Mouse shuddered within herself. She could not hear the name of William Massarene without a spasm of unbearable remembrance, and she felt that her attitude of hostility was difficult to explain.
“He has married her. That is just the horror of it!” she said between her teeth. “You know what they all were, the lowest of the low. As acquaintances while they had their money, they were all very well: but as a connection—it is too frightful! I will never speak to her—never, never, not if I meet her at Osborne or Windsor.”
A servant at that moment brought her telegrams from Carrie Wisbeach, and various other members of her family, all repeating the news and reflecting her own views with regard to it.
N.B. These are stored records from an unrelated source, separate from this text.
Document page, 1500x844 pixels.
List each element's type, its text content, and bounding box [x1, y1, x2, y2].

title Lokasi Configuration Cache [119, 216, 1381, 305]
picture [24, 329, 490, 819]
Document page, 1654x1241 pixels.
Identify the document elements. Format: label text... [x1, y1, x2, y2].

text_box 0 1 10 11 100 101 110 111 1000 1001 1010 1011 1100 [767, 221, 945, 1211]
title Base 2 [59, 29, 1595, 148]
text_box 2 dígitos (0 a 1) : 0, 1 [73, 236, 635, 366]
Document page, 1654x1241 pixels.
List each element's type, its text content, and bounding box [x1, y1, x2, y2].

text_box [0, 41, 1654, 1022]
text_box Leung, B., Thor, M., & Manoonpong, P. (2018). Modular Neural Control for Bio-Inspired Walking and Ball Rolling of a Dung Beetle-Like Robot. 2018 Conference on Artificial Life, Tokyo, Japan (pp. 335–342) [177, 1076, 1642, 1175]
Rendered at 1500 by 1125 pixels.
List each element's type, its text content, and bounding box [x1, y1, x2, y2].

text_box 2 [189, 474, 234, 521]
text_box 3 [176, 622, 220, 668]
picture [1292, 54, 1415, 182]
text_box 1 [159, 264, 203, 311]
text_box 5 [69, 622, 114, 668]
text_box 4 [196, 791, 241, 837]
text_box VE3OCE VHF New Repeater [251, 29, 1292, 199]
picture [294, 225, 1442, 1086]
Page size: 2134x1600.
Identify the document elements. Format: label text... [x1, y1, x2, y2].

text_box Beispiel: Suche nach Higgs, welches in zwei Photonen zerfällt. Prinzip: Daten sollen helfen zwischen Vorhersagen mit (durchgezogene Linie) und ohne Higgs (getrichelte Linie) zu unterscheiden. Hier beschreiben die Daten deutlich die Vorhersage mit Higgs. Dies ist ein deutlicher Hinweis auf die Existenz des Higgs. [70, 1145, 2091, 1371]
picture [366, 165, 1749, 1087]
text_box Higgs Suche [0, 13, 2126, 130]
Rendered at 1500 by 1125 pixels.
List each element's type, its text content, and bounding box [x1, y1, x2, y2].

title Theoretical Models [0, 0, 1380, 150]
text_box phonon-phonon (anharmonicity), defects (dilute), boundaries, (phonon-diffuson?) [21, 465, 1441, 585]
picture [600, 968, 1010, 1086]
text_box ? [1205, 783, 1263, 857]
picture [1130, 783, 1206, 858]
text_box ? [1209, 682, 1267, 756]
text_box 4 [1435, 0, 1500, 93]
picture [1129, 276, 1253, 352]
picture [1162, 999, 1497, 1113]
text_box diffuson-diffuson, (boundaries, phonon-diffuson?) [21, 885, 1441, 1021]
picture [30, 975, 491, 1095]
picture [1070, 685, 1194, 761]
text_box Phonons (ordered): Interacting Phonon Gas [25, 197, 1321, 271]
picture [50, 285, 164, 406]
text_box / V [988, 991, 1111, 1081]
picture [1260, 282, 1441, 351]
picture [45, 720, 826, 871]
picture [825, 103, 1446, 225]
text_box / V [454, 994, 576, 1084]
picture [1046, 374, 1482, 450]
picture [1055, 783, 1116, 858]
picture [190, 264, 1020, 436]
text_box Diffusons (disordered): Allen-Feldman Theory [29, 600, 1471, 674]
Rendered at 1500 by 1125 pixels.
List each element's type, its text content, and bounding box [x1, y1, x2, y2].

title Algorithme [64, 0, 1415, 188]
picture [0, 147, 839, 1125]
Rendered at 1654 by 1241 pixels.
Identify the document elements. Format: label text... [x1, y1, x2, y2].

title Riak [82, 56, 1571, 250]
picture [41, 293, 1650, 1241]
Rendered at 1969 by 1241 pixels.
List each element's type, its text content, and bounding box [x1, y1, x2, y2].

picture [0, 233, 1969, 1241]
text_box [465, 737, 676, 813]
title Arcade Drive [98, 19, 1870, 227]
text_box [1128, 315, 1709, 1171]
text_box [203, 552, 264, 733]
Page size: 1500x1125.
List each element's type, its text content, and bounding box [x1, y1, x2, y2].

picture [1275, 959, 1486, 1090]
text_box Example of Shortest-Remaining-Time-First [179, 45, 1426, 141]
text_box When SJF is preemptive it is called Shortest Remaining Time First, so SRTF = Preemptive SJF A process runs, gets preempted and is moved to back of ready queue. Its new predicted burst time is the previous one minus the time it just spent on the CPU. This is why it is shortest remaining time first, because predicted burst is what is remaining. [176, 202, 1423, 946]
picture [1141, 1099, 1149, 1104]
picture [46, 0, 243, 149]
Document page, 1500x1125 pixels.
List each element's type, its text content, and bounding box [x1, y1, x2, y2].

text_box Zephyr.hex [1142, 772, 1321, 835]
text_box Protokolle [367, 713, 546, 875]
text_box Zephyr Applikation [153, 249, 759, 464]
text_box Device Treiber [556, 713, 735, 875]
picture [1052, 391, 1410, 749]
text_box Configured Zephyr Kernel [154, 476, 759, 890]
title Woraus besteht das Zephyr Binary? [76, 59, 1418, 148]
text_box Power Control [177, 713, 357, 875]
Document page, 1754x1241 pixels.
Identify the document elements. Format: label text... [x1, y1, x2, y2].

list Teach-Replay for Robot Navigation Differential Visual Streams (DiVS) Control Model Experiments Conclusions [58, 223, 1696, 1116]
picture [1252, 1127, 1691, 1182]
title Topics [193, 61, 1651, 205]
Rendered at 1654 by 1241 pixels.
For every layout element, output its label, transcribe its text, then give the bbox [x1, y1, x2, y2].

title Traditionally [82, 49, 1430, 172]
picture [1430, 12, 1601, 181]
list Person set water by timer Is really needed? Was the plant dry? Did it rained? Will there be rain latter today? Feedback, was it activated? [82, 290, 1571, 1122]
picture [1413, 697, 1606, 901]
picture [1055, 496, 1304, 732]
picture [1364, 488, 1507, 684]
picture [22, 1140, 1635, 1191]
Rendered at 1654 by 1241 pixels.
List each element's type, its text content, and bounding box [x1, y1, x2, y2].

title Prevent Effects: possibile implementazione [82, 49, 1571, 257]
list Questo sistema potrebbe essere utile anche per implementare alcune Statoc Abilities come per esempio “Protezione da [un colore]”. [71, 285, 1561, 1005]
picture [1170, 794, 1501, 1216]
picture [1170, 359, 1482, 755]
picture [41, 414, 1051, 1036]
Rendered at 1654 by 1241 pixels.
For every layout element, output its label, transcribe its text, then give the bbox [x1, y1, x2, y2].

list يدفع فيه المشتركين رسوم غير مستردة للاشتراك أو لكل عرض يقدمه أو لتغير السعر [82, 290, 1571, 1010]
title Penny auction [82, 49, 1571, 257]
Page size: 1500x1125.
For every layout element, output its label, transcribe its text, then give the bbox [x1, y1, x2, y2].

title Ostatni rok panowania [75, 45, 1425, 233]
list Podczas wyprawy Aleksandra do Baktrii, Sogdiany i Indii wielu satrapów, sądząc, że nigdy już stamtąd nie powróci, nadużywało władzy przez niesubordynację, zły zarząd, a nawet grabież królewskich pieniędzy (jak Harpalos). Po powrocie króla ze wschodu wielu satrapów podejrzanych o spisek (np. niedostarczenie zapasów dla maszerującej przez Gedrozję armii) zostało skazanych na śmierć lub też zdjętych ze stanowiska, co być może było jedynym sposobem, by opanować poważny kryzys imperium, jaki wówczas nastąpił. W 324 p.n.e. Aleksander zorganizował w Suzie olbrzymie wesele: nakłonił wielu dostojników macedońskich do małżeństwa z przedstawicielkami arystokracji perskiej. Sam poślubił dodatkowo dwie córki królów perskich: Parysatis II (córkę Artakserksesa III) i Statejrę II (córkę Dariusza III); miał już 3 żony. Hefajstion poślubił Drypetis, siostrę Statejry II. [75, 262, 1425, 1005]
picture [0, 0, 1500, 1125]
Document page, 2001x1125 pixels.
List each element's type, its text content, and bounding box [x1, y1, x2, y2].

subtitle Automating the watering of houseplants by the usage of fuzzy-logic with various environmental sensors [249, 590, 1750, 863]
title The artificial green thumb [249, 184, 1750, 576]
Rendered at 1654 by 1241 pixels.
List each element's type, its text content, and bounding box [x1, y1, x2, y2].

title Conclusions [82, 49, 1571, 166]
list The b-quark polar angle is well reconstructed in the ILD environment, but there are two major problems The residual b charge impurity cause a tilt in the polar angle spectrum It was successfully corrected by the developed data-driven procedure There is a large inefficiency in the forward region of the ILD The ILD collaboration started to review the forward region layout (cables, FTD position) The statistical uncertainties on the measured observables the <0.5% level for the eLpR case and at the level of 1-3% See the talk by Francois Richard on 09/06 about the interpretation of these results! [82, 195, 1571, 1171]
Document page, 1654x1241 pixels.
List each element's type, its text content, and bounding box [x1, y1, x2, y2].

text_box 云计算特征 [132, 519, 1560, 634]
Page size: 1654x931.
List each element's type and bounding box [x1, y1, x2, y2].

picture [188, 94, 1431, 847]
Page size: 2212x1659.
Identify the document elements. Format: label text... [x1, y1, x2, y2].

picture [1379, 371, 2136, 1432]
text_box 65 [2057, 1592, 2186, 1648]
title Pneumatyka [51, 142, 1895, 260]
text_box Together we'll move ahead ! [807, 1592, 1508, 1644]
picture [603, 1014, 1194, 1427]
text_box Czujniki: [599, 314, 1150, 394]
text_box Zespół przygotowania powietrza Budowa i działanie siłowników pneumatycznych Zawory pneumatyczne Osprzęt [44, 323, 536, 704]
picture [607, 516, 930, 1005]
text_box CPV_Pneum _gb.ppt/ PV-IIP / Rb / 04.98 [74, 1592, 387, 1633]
Such a mésalliance! If the money had been there it would have been a most admirable alliance, a most suitable arrangement, a most excellent choice; but when the money was all gone back to the poor from whom it had been extracted originally, the union was positively monstrous. If he had married a pauper out of the county workhouse, it would have been less insult to them; so they all agreed.
There is a kind of cynical frankness about “good society,” with regard to its love of money, which is, perhaps, the only candid thing about it. It sticks like a swarm of bees where money is, and it vanishes like locusts before the north wind where it is not.